CLI mode for scripting:
# List all tools
npx @modelcontextprotocol/inspector --cli node dist/cli.js \
--transport stdio --mysql mysql://... \
--method tools/list
# Call a specific tool
npx @modelcontextprotocol/inspector --cli node dist/cli.js \
--transport stdio --mysql mysql://... \
--method tools/call --tool-name mysql_list_tables
📖 See the MCP Inspector Wiki for detailed usage.
Unit Testing
The project maintains high test coverage (~97%) using Vitest.
# Run tests
npm test
# Run coverage report
npm run test:coverage
Test Infrastructure:
- Centralized mock factories in
src/__tests__/mocks/ - All 101 test files use shared mocks for consistency
- Tests run without database connection (fully mocked)
- ~53 second total runtime
Test Coverage:
| Component | Coverage | Notes |
|---|---|---|
| Global | 97%+ | Statement coverage |
| MySQLAdapter | 93%+ | Adapter logic covered |
| Branch Coverage | ~86% | High branch coverage |
| Tools (All) | 99%+ | 1590 tests passing |
Contributing
Contributions are welcome!

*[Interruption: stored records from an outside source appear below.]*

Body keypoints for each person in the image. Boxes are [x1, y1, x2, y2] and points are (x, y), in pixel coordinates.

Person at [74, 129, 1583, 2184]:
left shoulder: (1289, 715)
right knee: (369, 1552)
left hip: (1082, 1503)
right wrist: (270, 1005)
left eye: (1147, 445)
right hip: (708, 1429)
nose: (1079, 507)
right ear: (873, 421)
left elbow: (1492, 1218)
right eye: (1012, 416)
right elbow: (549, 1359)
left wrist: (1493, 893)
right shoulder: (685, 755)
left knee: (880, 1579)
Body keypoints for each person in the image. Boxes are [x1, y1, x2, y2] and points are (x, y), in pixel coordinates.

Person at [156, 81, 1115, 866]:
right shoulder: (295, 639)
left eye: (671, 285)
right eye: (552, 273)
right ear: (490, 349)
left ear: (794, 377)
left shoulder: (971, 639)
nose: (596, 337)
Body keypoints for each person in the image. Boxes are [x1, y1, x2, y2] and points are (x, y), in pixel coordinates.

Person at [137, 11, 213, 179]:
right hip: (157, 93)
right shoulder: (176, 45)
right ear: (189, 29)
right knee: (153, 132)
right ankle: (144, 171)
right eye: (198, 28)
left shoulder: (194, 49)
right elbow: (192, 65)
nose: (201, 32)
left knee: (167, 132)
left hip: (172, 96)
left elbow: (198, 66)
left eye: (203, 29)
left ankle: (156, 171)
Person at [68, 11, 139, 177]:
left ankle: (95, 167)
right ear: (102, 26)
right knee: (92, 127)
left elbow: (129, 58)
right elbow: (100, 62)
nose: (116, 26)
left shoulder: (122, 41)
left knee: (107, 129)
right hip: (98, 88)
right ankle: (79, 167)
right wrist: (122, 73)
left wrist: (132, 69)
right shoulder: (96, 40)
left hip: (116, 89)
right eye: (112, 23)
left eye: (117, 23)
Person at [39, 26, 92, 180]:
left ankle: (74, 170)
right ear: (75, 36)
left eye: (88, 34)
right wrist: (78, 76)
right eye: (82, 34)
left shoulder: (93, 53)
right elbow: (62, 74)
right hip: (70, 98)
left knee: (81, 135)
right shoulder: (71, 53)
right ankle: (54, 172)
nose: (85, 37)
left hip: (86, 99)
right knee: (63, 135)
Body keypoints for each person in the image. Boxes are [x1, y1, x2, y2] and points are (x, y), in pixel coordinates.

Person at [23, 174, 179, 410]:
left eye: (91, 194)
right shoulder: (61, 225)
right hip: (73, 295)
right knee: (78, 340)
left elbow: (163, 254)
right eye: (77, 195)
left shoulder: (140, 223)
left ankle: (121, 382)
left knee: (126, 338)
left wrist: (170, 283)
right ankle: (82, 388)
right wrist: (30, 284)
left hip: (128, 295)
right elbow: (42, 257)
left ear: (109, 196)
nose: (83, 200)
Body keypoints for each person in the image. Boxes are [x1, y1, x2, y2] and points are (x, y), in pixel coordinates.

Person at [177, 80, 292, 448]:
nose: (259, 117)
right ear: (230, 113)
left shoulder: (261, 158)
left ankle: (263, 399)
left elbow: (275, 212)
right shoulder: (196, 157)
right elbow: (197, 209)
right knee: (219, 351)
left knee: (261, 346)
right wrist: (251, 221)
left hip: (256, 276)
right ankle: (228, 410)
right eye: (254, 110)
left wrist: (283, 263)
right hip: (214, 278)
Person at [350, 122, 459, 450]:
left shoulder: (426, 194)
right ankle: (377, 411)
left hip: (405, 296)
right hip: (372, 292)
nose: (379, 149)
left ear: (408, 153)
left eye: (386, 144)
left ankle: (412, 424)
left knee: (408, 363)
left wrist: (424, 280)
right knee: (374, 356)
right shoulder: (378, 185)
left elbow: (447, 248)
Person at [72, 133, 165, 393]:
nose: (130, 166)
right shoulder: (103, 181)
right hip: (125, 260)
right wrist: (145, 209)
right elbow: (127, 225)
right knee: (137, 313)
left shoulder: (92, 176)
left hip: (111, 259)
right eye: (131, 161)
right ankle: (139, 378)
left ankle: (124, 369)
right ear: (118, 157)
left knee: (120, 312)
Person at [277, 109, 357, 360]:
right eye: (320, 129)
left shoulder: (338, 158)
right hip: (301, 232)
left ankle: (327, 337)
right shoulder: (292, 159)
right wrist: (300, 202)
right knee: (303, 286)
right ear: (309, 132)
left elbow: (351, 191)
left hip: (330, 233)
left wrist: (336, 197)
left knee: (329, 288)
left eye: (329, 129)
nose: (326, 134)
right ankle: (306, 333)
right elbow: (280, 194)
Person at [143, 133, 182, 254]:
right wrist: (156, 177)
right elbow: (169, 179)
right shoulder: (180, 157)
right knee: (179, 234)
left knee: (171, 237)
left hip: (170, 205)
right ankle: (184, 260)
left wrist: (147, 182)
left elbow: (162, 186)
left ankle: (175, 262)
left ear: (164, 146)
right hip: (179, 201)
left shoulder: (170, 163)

Please read our Contributing Guidelines before submitting a pull request.
Security
For security concerns, please see our Security Policy.
⚠️ Never commit credentials - Store secrets in
.env(gitignored)
License
This project is licensed under the MIT License - see the LICENSE file for details.
Code of Conduct
Please read our Code of Conduct before participating in this project.